The economic downturn has proved a fertile climate for candidates peddling the kind of divisiveness that defined wartime politics in the 1990s. From behind the pulpit of his church on the outskirts of Monrovia on a recent Sunday, Johnson delivered a fiery defense of his murder of President Doe to rapturous applause. In an interview with FP after his congregants had trickled out, he launched a blistering attack on the freed black settlers from America who founded the country in 1821 and whose descendants have formed the ruling Americo-Liberian elite ever since. “They divide themselves,” Johnson said of Americo-Liberians. “They live all over the country but they don’t speak one dialect in 170 years. How can you have a nation 170 years and our leaders only speak English? Is that unity? Or is it that our native languages are so inferior? We need a leader who speaks our language.”
This kind of rhetoric from politicians with ugly wartime records has roiled Liberia’s restive youth; many have promised violence if their candidate does not win. Sirleaf’s critics say the return of Taylor’s allies to the political scene is the president’s fault — a result of the widespread belief that her weakness on corruption was designed to protect her family and associates from prosecution after her presidency. “She is resolute in using state power and resources to undermine, dismantle, and even crush democratic and integrity forces in the 2017 elections,” said Aloysius Toe, a longtime democracy activist jailed by Taylor and a candidate for the legislature on presidential candidate Alexander Cummings’s ticket. “Even if it means the return of Taylor’s ghost.”

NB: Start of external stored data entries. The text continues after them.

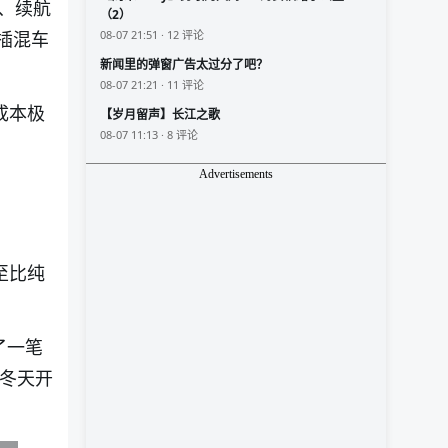
、续航
（2）
插混车
08-07 21:51 · 12 评论
新闻里的弹窗广告太过分了吧？
08-07 21:21 · 11 评论
成本极
【岁月留声】长江之歌
08-07 11:13 · 8 评论
Advertisements
至比纯
了一笔
：冬天开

No candidate is likely to reach the 50 percent threshold required for an outright victory, so a runoff between Weah and Boakai or Cummings, a former Coca-Cola executive whose campaign has exceeded expectations, looks likely. Charles Brumskine, another ally of Charles Taylor, could also squeak into the second round. “Liberians need a change!” Johnson thundered from his pulpit. Sadly, the only thing on offer to voters seems to be a return to the bad old days.